Pe. Ademir Guedes Azevedo
A sociedade de consumo investe tempo para produzir e propagar a ideia de que só é possível realização pessoal se cada um entrar nesta onda desenfreada, no intuito de conquistar a chamada “autonomia”. No entanto, tudo isso tem um preço: a família é sacrificada, as relações pessoais são esquecidas e o cuidado de si mesmo é banalizado; consequentemente, a vida torna-se vazia e mecânica. Perde-se a criatividade e a capacidade de contemplar e de ouvir. Assim, inculca-se o ideal de produtividade a partir do que cada um consegue fazer mais, sempre competindo com o outro. Surgem as cobranças e o tempo é usado para produção de coisas. O ser humano deixa de ser reconhecido como uma pessoa e torna-se uma máquina. Enquanto ele pode produzir, será útil. Se não tem mais força, então torna-se descartável.
O Evangelho enxerga o ser humano não a partir daquilo que ele consegue produzir mais do que os outros. A lógica evangélica relaciona-se com a Graça. Não é por um mérito que se avalia o sujeito. Vê-se isso na parábola do patrão que sai convidando operários para a sua vinha (cf. Mt 20,1-16). No final do dia, aqueles que foram contratados por último receberam o mesmo pagamento dos que foram contratados por primeiro. Hoje, isso soa estranho aos que são educados na lógica do mercado. Como é possível alguém que trabalha menos, ganhar a mesma quantia de quem trabalha mais?
Mateus propõe uma lógica bem diferente daquela que estamos acostumados a avaliar e a medir os outros. Nessa parábola, o evangelista enfatiza o Reino de Deus como dom e não como uma mercadoria. O capitalismo considera os mais fortes e astutos, que usam da inteligência para elaborar estratégias, que estudam e trabalham mais. Porém, o Reino de Deus tem outra lógica e abre a porta para quem aceita o convite. Não exige diplomas, nem qualificação profissional. A única sabedoria que esse reino valoriza é a da cruz. O diploma essencial é aquele que se recebe na escola da comunidade. A atitude fundamental não parte de estratégias financeiras, mas reside unicamente no amor.

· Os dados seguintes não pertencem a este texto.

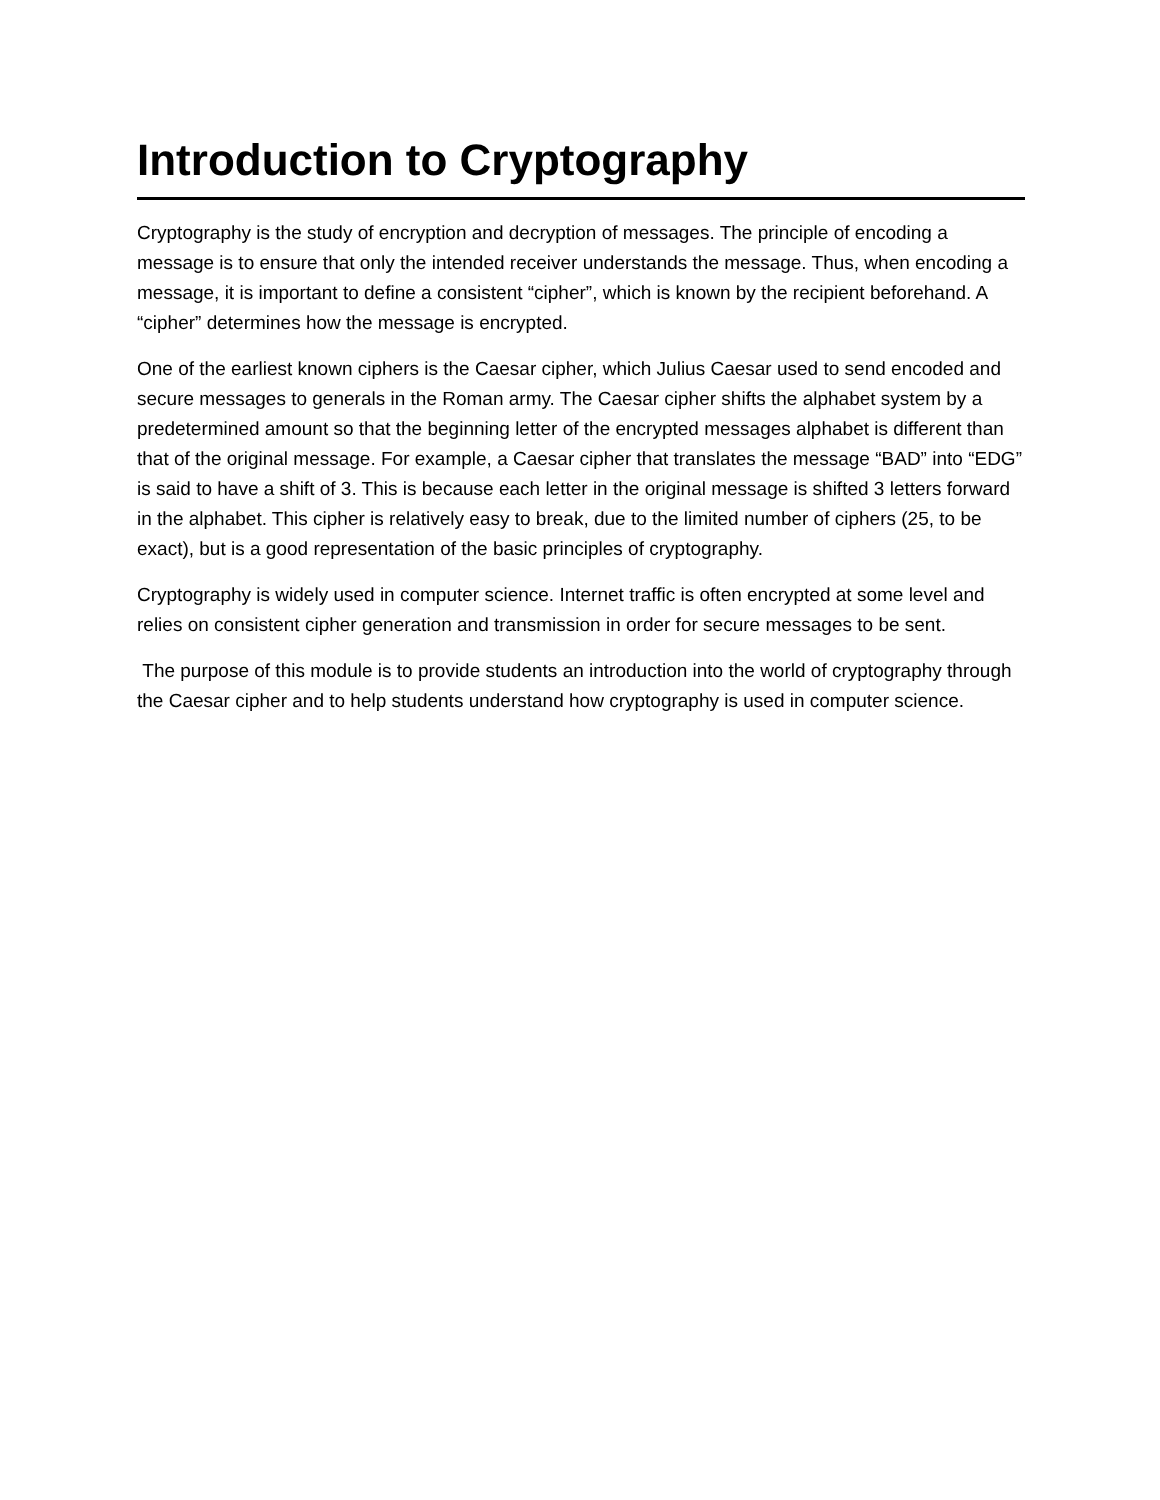Introduction to Cryptography
Cryptography is the study of encryption and decryption of messages. The principle of encoding a message is to ensure that only the intended receiver understands the message. Thus, when encoding a message, it is important to define a consistent “cipher”, which is known by the recipient beforehand. A “cipher” determines how the message is encrypted.
One of the earliest known ciphers is the Caesar cipher, which Julius Caesar used to send encoded and secure messages to generals in the Roman army. The Caesar cipher shifts the alphabet system by a predetermined amount so that the beginning letter of the encrypted messages alphabet is different than that of the original message. For example, a Caesar cipher that translates the message “BAD” into “EDG” is said to have a shift of 3. This is because each letter in the original message is shifted 3 letters forward in the alphabet. This cipher is relatively easy to break, due to the limited number of ciphers (25, to be exact), but is a good representation of the basic principles of cryptography.
Cryptography is widely used in computer science. Internet traffic is often encrypted at some level and relies on consistent cipher generation and transmission in order for secure messages to be sent.
The purpose of this module is to provide students an introduction into the world of cryptography through the Caesar cipher and to help students understand how cryptography is used in computer science.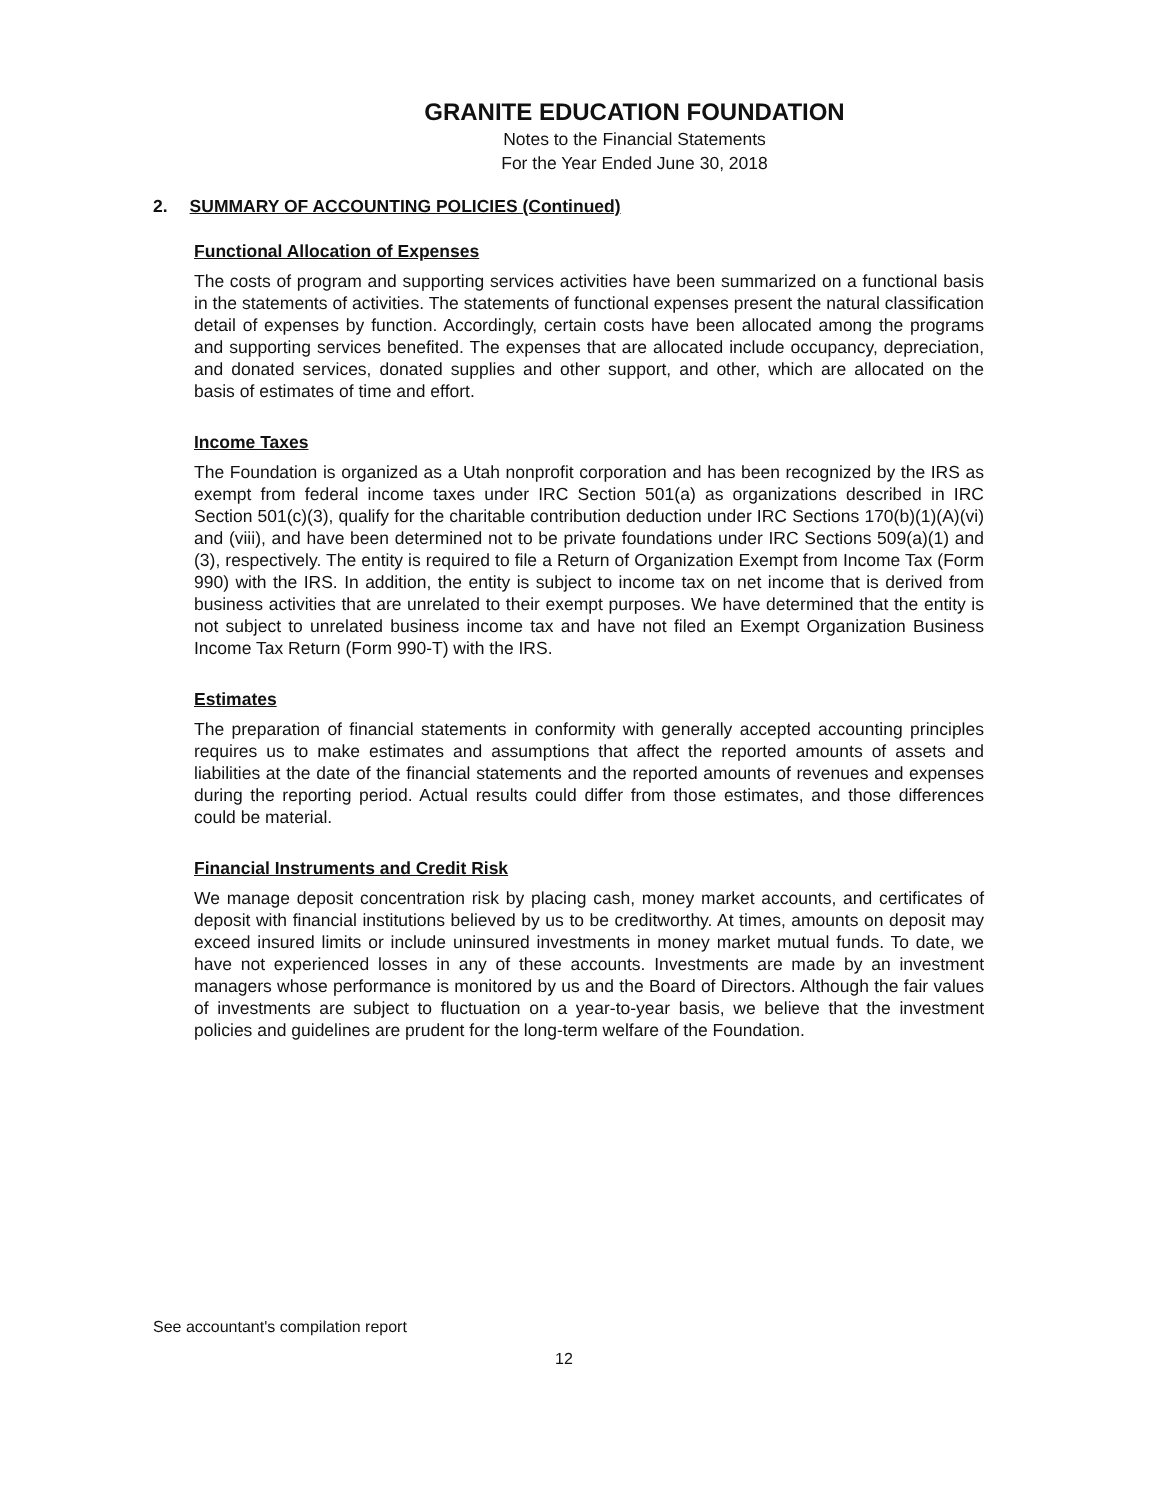GRANITE EDUCATION FOUNDATION
Notes to the Financial Statements
For the Year Ended June 30, 2018
2. SUMMARY OF ACCOUNTING POLICIES (Continued)
Functional Allocation of Expenses
The costs of program and supporting services activities have been summarized on a functional basis in the statements of activities. The statements of functional expenses present the natural classification detail of expenses by function. Accordingly, certain costs have been allocated among the programs and supporting services benefited. The expenses that are allocated include occupancy, depreciation, and donated services, donated supplies and other support, and other, which are allocated on the basis of estimates of time and effort.
Income Taxes
The Foundation is organized as a Utah nonprofit corporation and has been recognized by the IRS as exempt from federal income taxes under IRC Section 501(a) as organizations described in IRC Section 501(c)(3), qualify for the charitable contribution deduction under IRC Sections 170(b)(1)(A)(vi) and (viii), and have been determined not to be private foundations under IRC Sections 509(a)(1) and (3), respectively. The entity is required to file a Return of Organization Exempt from Income Tax (Form 990) with the IRS. In addition, the entity is subject to income tax on net income that is derived from business activities that are unrelated to their exempt purposes. We have determined that the entity is not subject to unrelated business income tax and have not filed an Exempt Organization Business Income Tax Return (Form 990-T) with the IRS.
Estimates
The preparation of financial statements in conformity with generally accepted accounting principles requires us to make estimates and assumptions that affect the reported amounts of assets and liabilities at the date of the financial statements and the reported amounts of revenues and expenses during the reporting period. Actual results could differ from those estimates, and those differences could be material.
Financial Instruments and Credit Risk
We manage deposit concentration risk by placing cash, money market accounts, and certificates of deposit with financial institutions believed by us to be creditworthy. At times, amounts on deposit may exceed insured limits or include uninsured investments in money market mutual funds. To date, we have not experienced losses in any of these accounts. Investments are made by an investment managers whose performance is monitored by us and the Board of Directors. Although the fair values of investments are subject to fluctuation on a year-to-year basis, we believe that the investment policies and guidelines are prudent for the long-term welfare of the Foundation.
See accountant's compilation report
12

Nesta parábola de Mateus, os primeiros trabalhadores ficam indignados com o patrão quando percebem que ele pagou a mesma quantia aos que foram convocados por último. A tradição cristã interpretou esses primeiros trabalhadores como sendo os judeus, pois eles foram os primeiros a serem chamados. São mais velhos na fé no Deus de Israel. Mateus está sempre em diálogo com aqueles que legislavam as leis. No entanto, apresenta Jesus contestando toda forma de farisaísmo. Para ele, Jesus dá plenitude a lei, sem aboli-la. O Mestre ensina a viver na esperança do Reino de Deus. As vezes pensamos que Deus ama mais aqueles que estão mais próximos dele. Mas essa parábola apresenta a gratuidade como fonte de tudo. Enquanto a sociedade de consumo fomenta cada vez mais o ideal do super-homem, o evangelho continua insistindo na graça e não no mérito! Por isso, “meus pensamentos não são como os vossos pensamentos, e vossos caminhos não são como os meus caminhos, diz o Senhor.” (Is 55,8).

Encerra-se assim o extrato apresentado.